* **INSTRUCTION**
Please rewrite the part of the tractor tire thread that begins at the words "Thanks to Ken" and stops after "me the answer?", replacing "Firestone Agricultural Tire Division" with "tire manufacturer".

* **SOURCE DOCUMENT**
— begin —
# Type of tractor tire



## yogiae

What is a difference of tractor tire model R1, R2, R3, and R4?


----------



## pogobill

There are five principle drive tire tread designs: R1, R1W, R2, R3, and R4.









R1 tread is used for general farming and typically provides the best traction in most soil conditions. The tread is an aggressive pattern for developing traction in hard to soft soil conditions. The tread void area is approximately 70% of the total footprint for good cleaning in wet soils and good penetration in firmer soils.

R1W tread originated in Europe and has a 20% deeper skid depth than R1. European tractors often spend a higher percentage time on paved surfaces, and the deeper tread increases tire life. This tread depth is popular in Europe and is becoming more prominent in North American markets.

R2 tread is used in wet farming applications where the machine must run through mud and standing water. Typical applications are rice, sugar cane, and high-value
vegetable crops. The tread is twice as deep as the standard R1 tread. While R2 looks extremely aggressive, the typical 45° bar angle is maximized for cleaning in wet
soils and is not as efficient for developing traction as R1 in general farming conditions.

R3 tread is a non-aggressive pattern where minimal ground disturbance is required, such as for airports, golf courses, cemeteries, roadside maintenance, dryland
combining, and on large heavy trailers such as manure and grain carts. The tread typically has a relatively closed tread pattern to evenly distribute the load, with
void area in the 30% range.

R4 treads are for construction and light industrial equipment such as backhoes and small end loaders. The tread depth is approximately 70% of the R1 tread and is
designed for good wear on roads and reasonable traction on soils at a construction site. The tread-to-void ratio is typically 50/50.

I hope this helps.

Thanks to Ken B over at the Firestone Agricultural Tire Division for the information.


----------



## yogiae

Thank you for the answer, Mr. Pogobill. I also want to know the different of all type of front whell (F-1, F-2, F-3) and all type of implement whell (I-1, I-2, I-3, I-6). Can you give me the answer?


----------



## pogobill

Ahhhhh....Nope!


----------



## pogobill

Ok, yogiae,
Here's what I could find. hope it helps.

View attachment RMAcodes.pdf


----------



## yogiae

Thank you for the information, very helpful


----------
— end —
* **ENTRIES**
— begin —
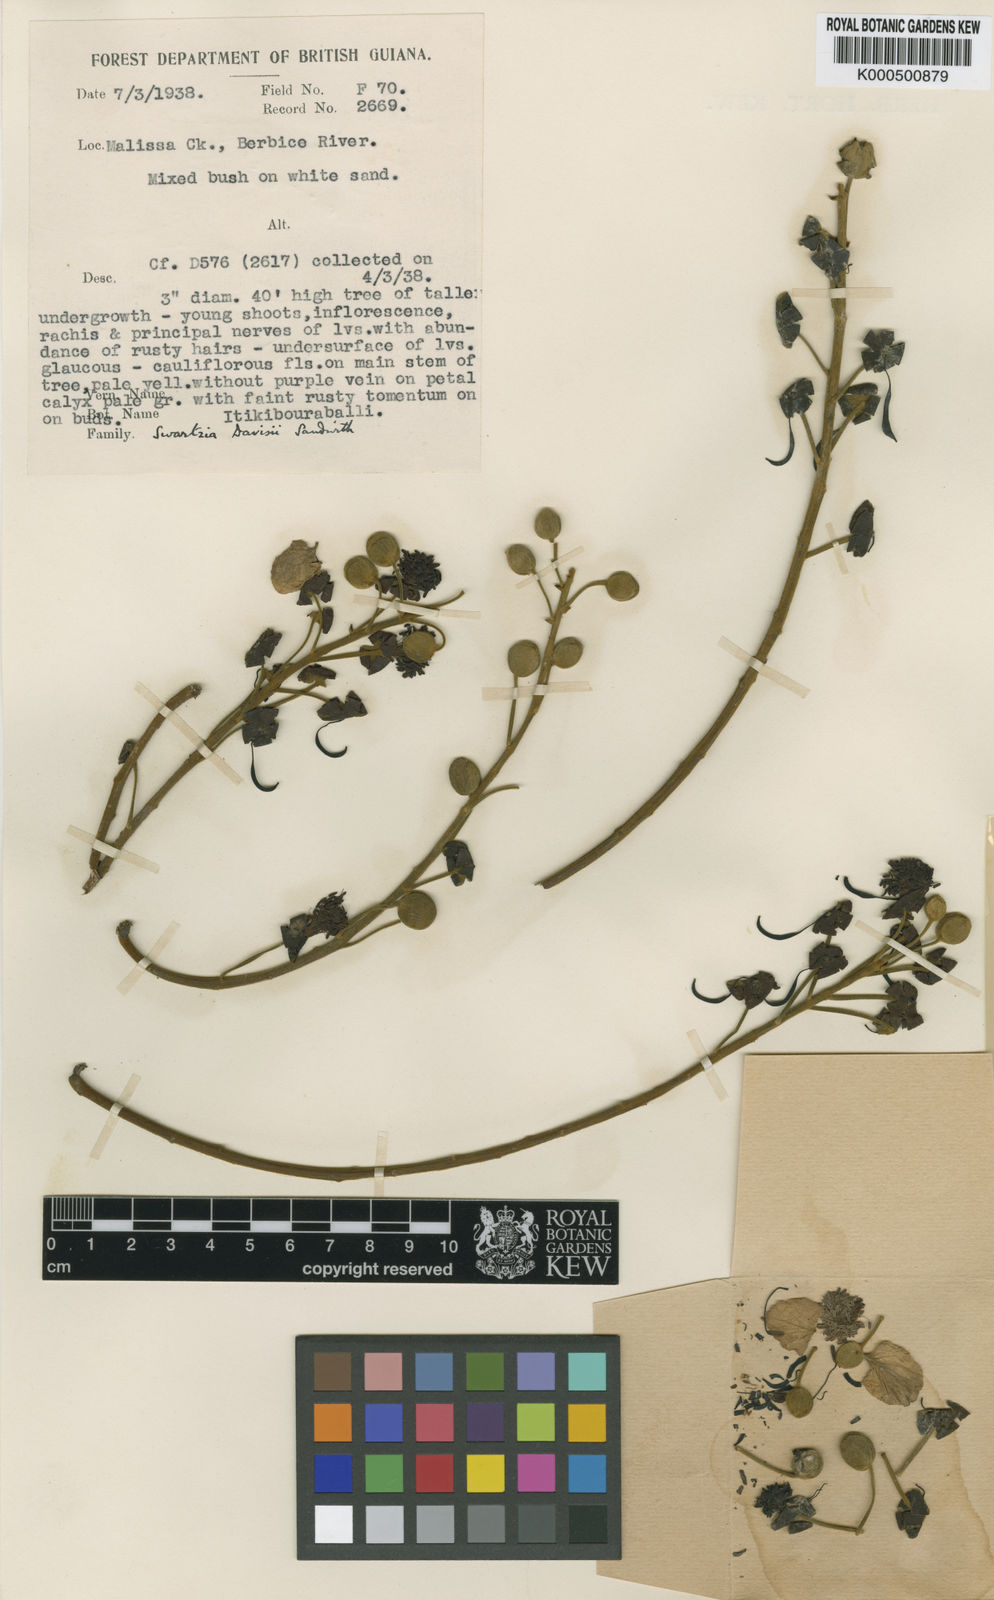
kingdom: Plantae
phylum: Tracheophyta
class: Magnoliopsida
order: Fabales
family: Fabaceae
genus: Swartzia
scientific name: Swartzia davisii
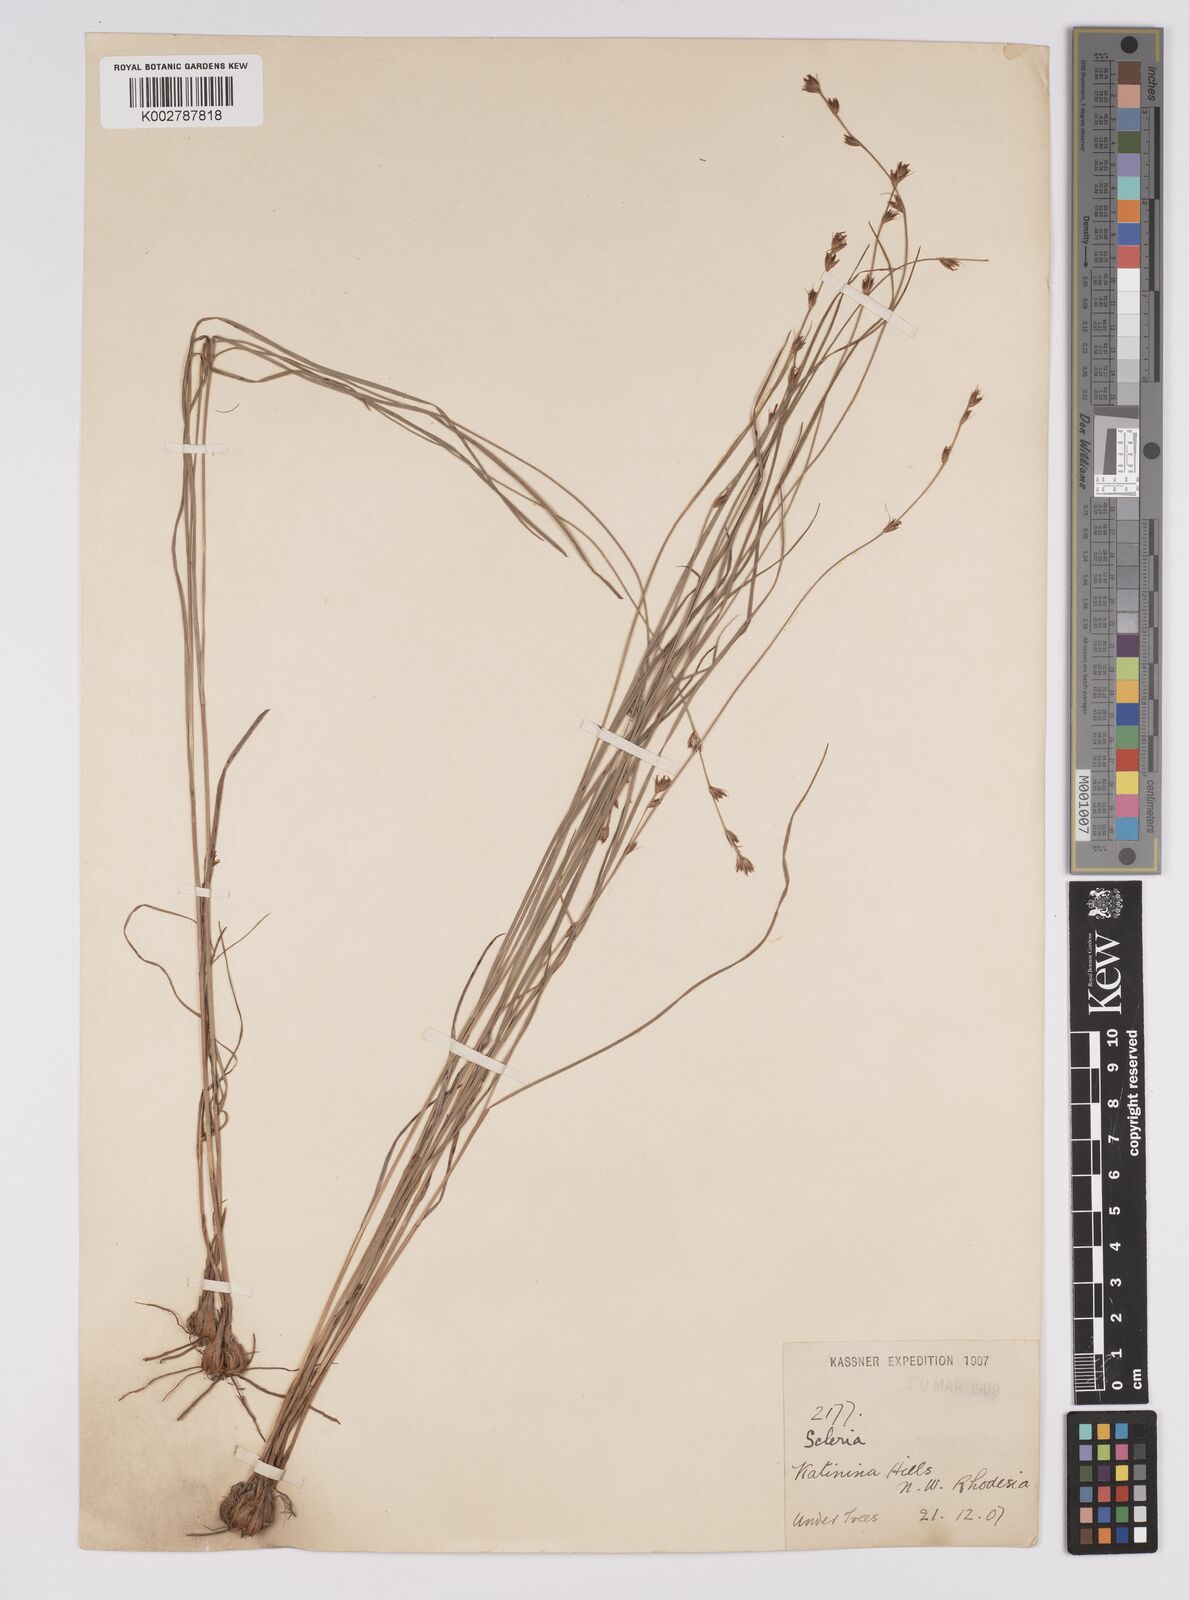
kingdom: Plantae
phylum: Tracheophyta
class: Liliopsida
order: Poales
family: Cyperaceae
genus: Scleria
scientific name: Scleria bulbifera
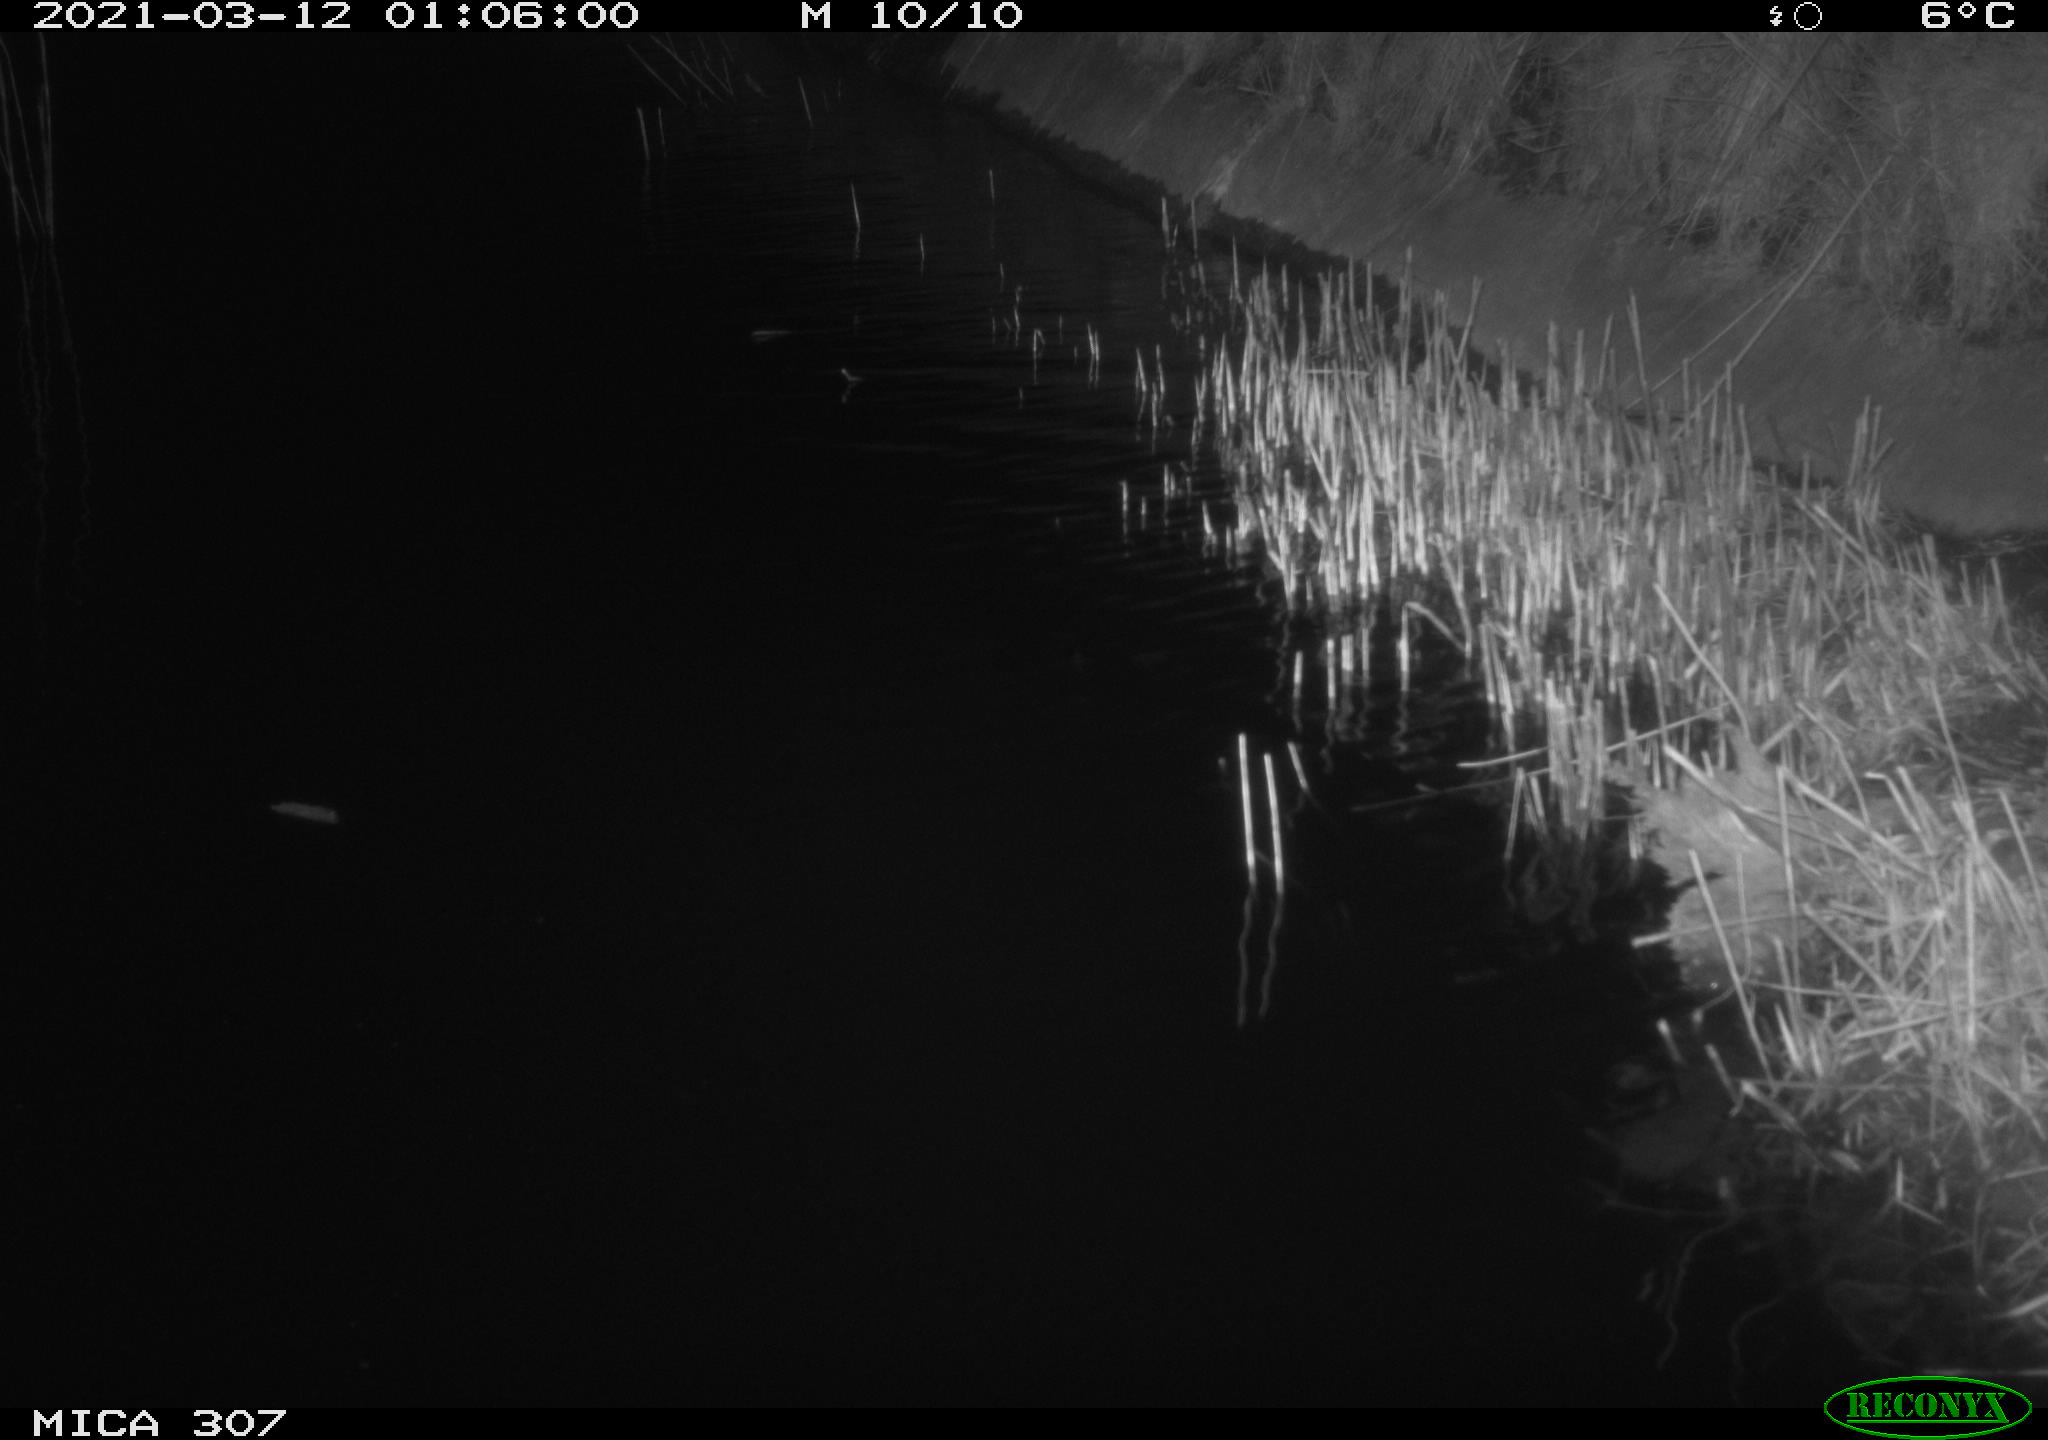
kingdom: Animalia
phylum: Chordata
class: Mammalia
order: Rodentia
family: Cricetidae
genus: Ondatra
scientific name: Ondatra zibethicus
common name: Muskrat
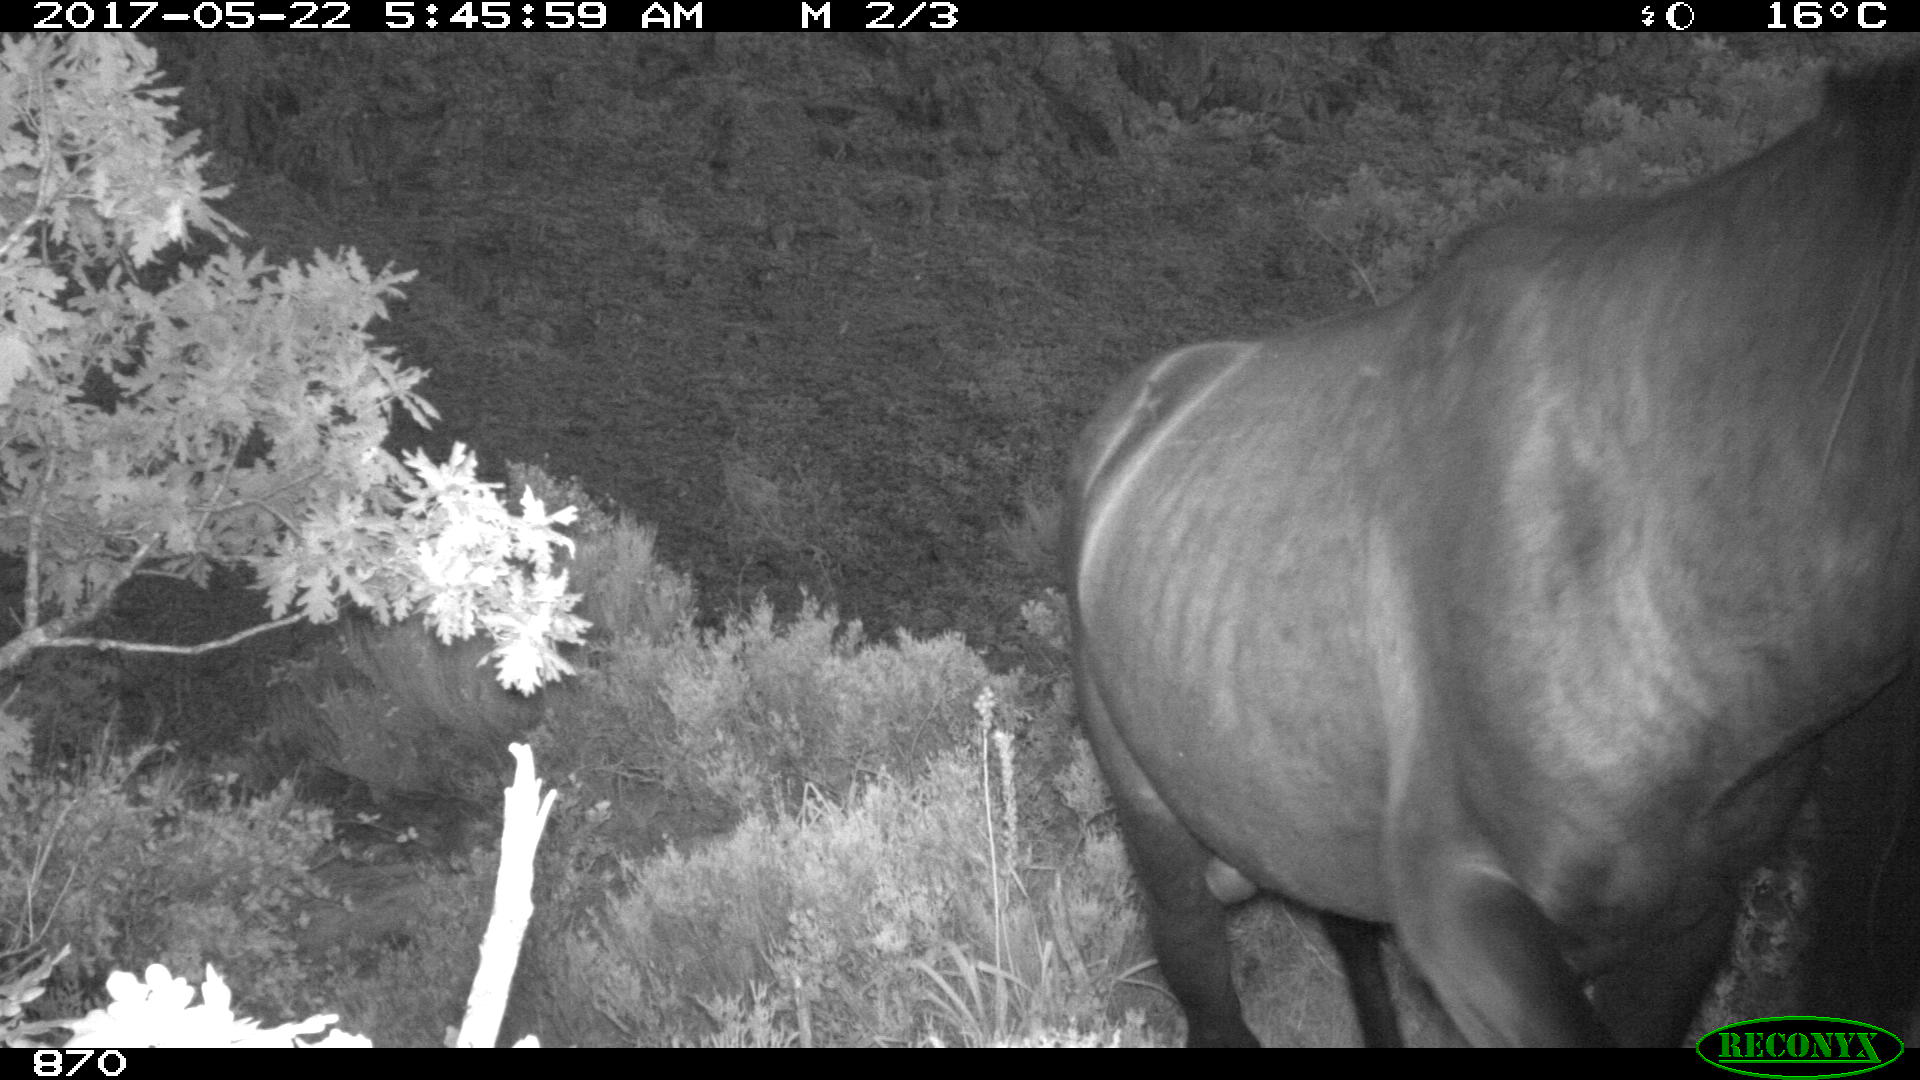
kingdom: Animalia
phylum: Chordata
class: Mammalia
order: Perissodactyla
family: Equidae
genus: Equus
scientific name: Equus caballus
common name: Horse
— end —
* **ANSWER TO THIS PROBLEM**
Thanks to Ken B over at the tire manufacturer for the information.


----------



## yogiae

Thank you for the answer, Mr. Pogobill. I also want to know the different of all type of front whell (F-1, F-2, F-3) and all type of implement whell (I-1, I-2, I-3, I-6). Can you give me the answer?